In Cases.—Bone some quails, and divide each one in two; put the livers on one side, and set the bones and trimmings to boil in some good stock, broth, or even water, with carrots, onions, parsley, pepper, salt, a few cloves, a bay leaf, and a few pieces of ham or bacon. When well reduced, strain this gravy and put it by. Cut up the quails’ livers, as also some fowls’ livers, or some calves’ liver, all in small dice; do the same with half their quantity of bacon. Fry a few shallots a bright yellow in plenty of butter, then put in the liver and bacon with minced parsley, pepper, and salt, and a little powdered spices. Toss the whole on the fire for a few minutes, then turn out on a sieve and pass the mixture through while hot. Have some paper cases ready oiled, put a layer of this “farce” into each, then a moderate-sized piece into each half quail; roll it up neatly, and place in its case with a thin slice of fat bacon over it. Bake them in the oven not longer than 10-15 minutes. At the time of serving thicken the gravy mentioned above by mixing a little flour with some butter, and then adding the gravy to it. Fill with gravy, and strew a little finely-minced parsley over each case. The pieces of bacon may be removed or not at pleasure before serving.

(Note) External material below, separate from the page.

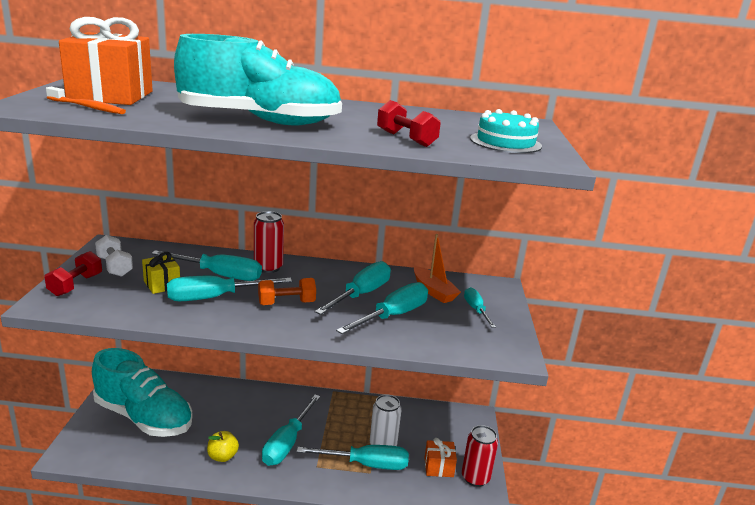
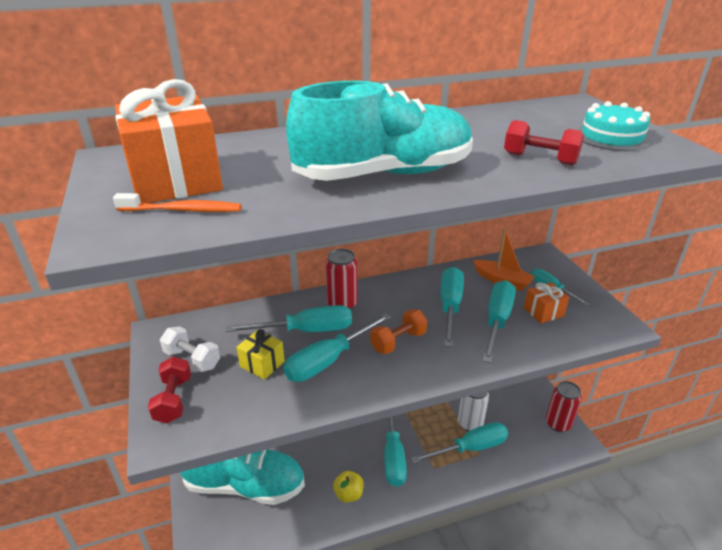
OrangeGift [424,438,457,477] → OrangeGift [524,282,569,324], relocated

Roast.—Pluck, draw, singe, and truss them; then cover the breast with a vine leaf (if obtainable), and over that place a thin sheet of fat bacon; tie this on with thread, and put the quails on a long skewer, attach it to the spit; roast for about 10 minutes before a clear fire, and serve (if preferred) on toast.

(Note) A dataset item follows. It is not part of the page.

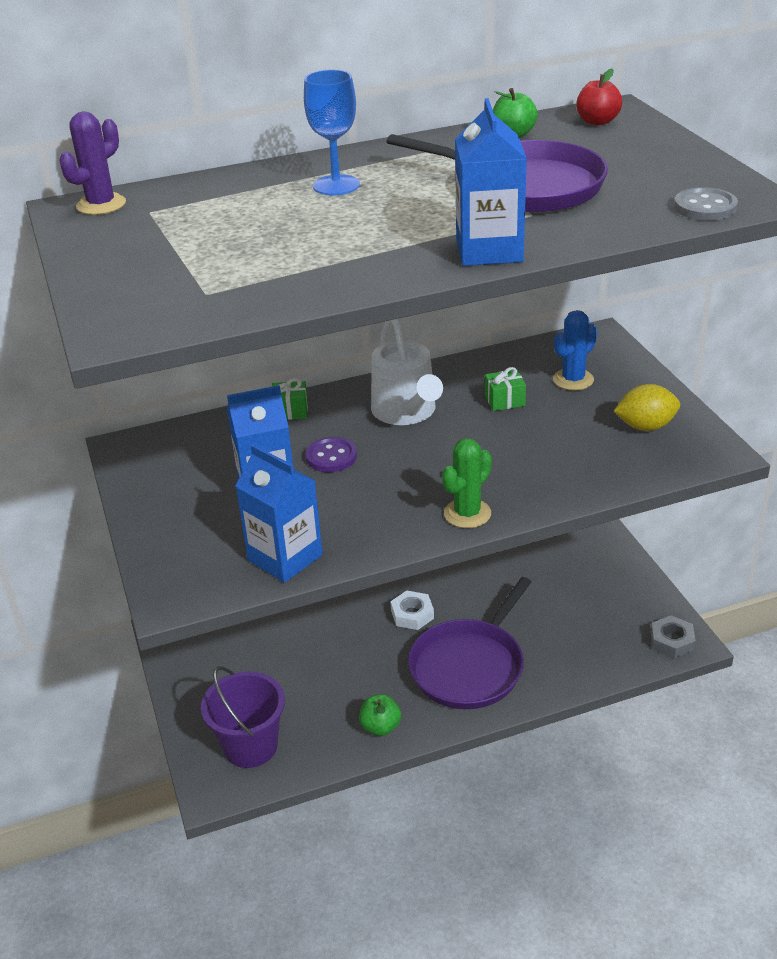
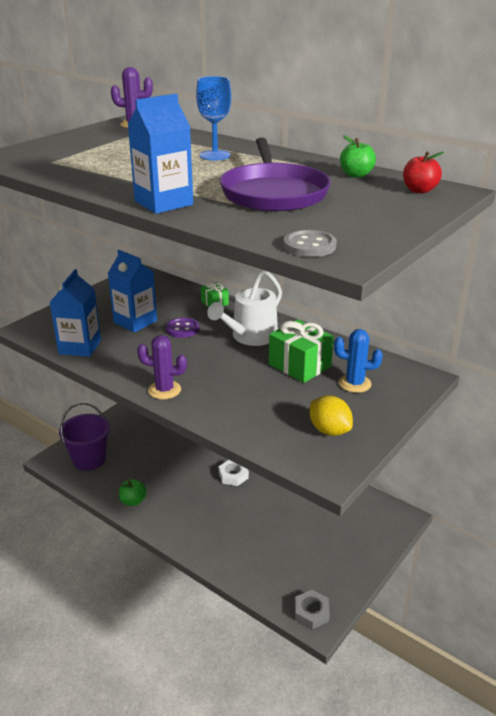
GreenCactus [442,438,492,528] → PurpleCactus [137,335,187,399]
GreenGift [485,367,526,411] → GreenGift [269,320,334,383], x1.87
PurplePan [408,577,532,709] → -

Rabbits (Lapereaux).—In selecting rabbits for the table, the housekeeper should know that small claws and teeth denote youth, and that when the claws are long, thick, and curved, protruding far beyond the fur, the animal is generally more than 4 years old, and, of course, on this account less desirable than his offspring. The Belgian hare-rabbits are considered the best of all as food; and, whatever the preference of the consumer may be, it should never be forgotten that wild rabbits, if not usually so plump, are as a rule more gamey in their flavour, and are said to be far less subject to diseases of all kinds than the tame, bred and pampered as these are upon a more or less artificial diet. A wild rabbit, carefully roasted and served with all the accessories which are given to a roasted hare, becomes a very fair imitation of this latter dainty; and if it will not actually “jug,” it makes a most excellent curry, whilst the liver, properly fried, is a very toothsome little mouthful indeed.

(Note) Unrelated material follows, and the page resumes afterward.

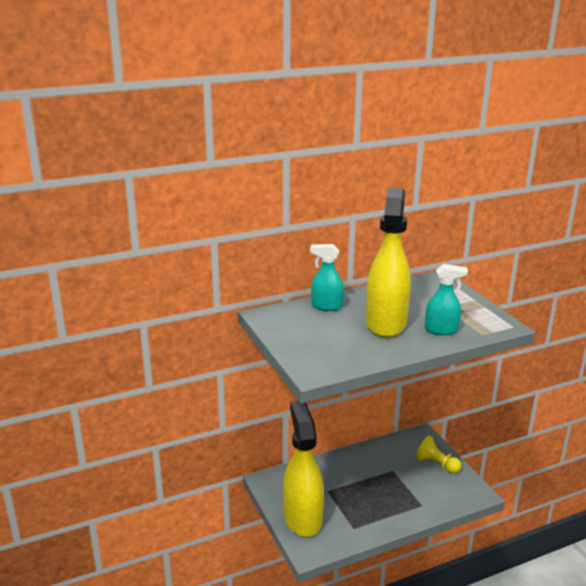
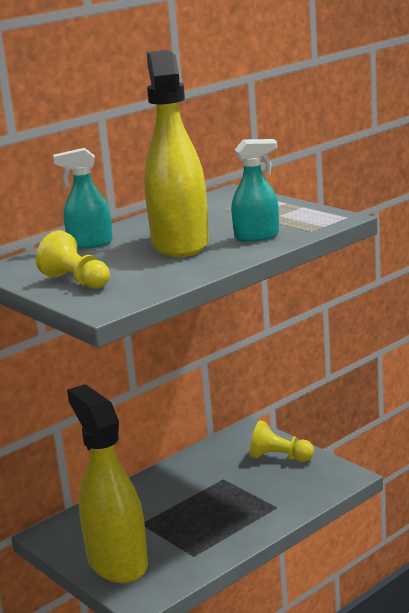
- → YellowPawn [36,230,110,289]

Baked.—Open a 2 lb. tin of rabbit round the side (all tins should be opened in this way if the meat is required to be turned out without breaking); place the tin in boiling water to melt the jelly; pour the liquid into a saucepan, and add half a teacupful of gravy, which should be seasoned, but not thickened. Grate 3 oz. breadcrumbs; add a dessert spoonful of marjoram, a teaspoonful of thyme, a teaspoonful of chopped parsley, and ½ lb. minced ham or bacon. Mix together, and season with pepper and salt; put a thin layer of this mixture at the bottom of a pie dish well buttered, then a layer of rabbit and a layer of seasoning alternately until the dish is full. Pour the gravy over all and cover with a dish, and bake 15 minutes.

Boiled.—Truss the rabbits, and put them in cold water for 2 hours, changing the water 2 or 3 times. Put them into boiling water with a lump of stale crumb of bread, and boil them for 40-45 minutes. Have ready abundance of onion sauce made thus: take 2 doz. large, or 3 doz. small silver onions, peel them, take off the first coat, split them and throw them into cold water, and boil them till they are tender, changing the water twice, then squeeze and rub them through a colander. Put into a stewpan ½ lb. butter, or ¼ lb. butter and 1 gill cream, dredge in carefully a little flour and a little salt, throw in the onions, and shake them up gently till the mixture is smooth; keep stirring all the time.